Eventually, Tom was discovered; Dick abandoned. And Ken Rees devoted his digging time for the realization of Harry.
The flight lieutenant was a stocky and powerfully built man. His digging time provided him the deviation he needed from the boredom and the hunger he was constantly feeling in prison. It got him through one of last century’s coldest winters. The risk of the tunnel collapsing and being buried under soft sand was constantly hovering over the diggers. Throughout the digging, they experienced several roof falls which they had to shore up through the boards of their prison beds.
Finally, after digging out 250 tons of sand, their great escape was set on the night between the 24th and 25th of March, in 1944. The entrance to Harry was hidden in Hut 104 and all 200 men involved in the plan were gathered there at the appointed time before the guards shut down the huts. They had their escape kits with them.
Ken Rees described that night as stomach-churning, the feeling much worse than what he felt as he waited for a bombing campaign to start. Seeing a German officer among the men in the hut, he was alarmed, though, he discovered later on that it was just a fellow prisoner in a sophisticated disguise.
That night, they executed their plan. However, when the diggers broke out of the surface, they realized that their tunnel did not quite reach the woods they were aiming for. This slowed down their progress causing consequential delays. Eventually, 76 men were able to clamber out into the surface while Ken Rees was crouching low in the tunnel, guiding them. His time to leave came and he was almost at the exit ladder when a shot was fired. That was the signal that the escape had been discovered.
In a rush and in all fours, Ken Rees made his way through the tunnel back to the hut and was the last to clamor up before the tunnel’s trap door was closed. When he got in, he found the other prisoners, burning their forged papers and eating the emergency rations. Only moments after the frenzy, Germans forces arrived.
Ken Rees was promptly sent to the ‘cooler’. There, he heard that 50 of his colleagues were shot by the Gestapo. Along with these 50 men were Roger Bushell and his great friend Johnny Bull.
Ken Rees later pointed out that he would have been one of the 50 men executed had he got out that fateful night. After all, he was a ‘hot sight’ for the Germans given the regular visits he had with the ‘cooler’ and his antagonistic attitude towards the German guards of the prison.
Another escape tunnel was planned later that year, but the fear of getting discovered and shot as well as the fast progress the Allies were having against the Germans factored to the abandonment of the plan.
Late January of 1945 rolled in.

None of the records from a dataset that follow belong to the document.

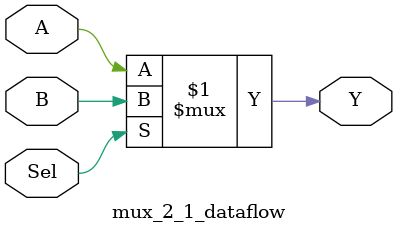
<source format=v>
/*
	2 to 1 multiplexer using dataflow
	using conditional operatopr. conditional operator always create 2 to 1 mux
	output = conditional exp ? true_exp : false_exp ;
	*/
	
module mux_2_1_dataflow (A,B,Sel,Y);

output Y;
input A;
input B;
input Sel;

assign Y = (Sel ? B : A ); //dataflow

// assign Y = (Sel == 0 ? A : B ); //other way for conditional operator

endmodule
</source>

It was this time that Ken Rees and the other Stalag Luft prisoners were told to collect their scanty belongings in an hour’s notice and leave the camp. The Soviets were advancing to the east as the Germans made their escape bringing the prisoners with them.
Suffering from severe hardships mixed with a bitter cold weather, the guards commanded Rees and the other prisoners to advance westward. After more than three gruesome months, in May 2 that same year, Ken Rees and the other Stalag Luft prisoners were liberated by the advancing British troops. In no time, Rees was headed to the safety of his home and to his wife, whom he had married just days before he was shot down.
When the WWII vet was told that Steven McQueens’s character in the 1963 American war film The Great Escape was based off of him, he stated that he had nothing to do with that story. He further added that McQueen was a 6-foot tall American while he was a short and stocky Welshman. Aside from that, he did not know how to ride a motorbike. He eventually pointed out that the only similarities he could see with himself and Captain Hilts, McQueen’s character, were that they always annoyed the Germans and were constant visitors of the ‘cooler’.
Ken Rees is survived by his son, also a former RAF officer, and a daughter.
His funeral will be held next Saturday at the Bangor Crematorium.
Goodbye, WWII Flight Lieutenant and The Great Escape hero, Ken Rees!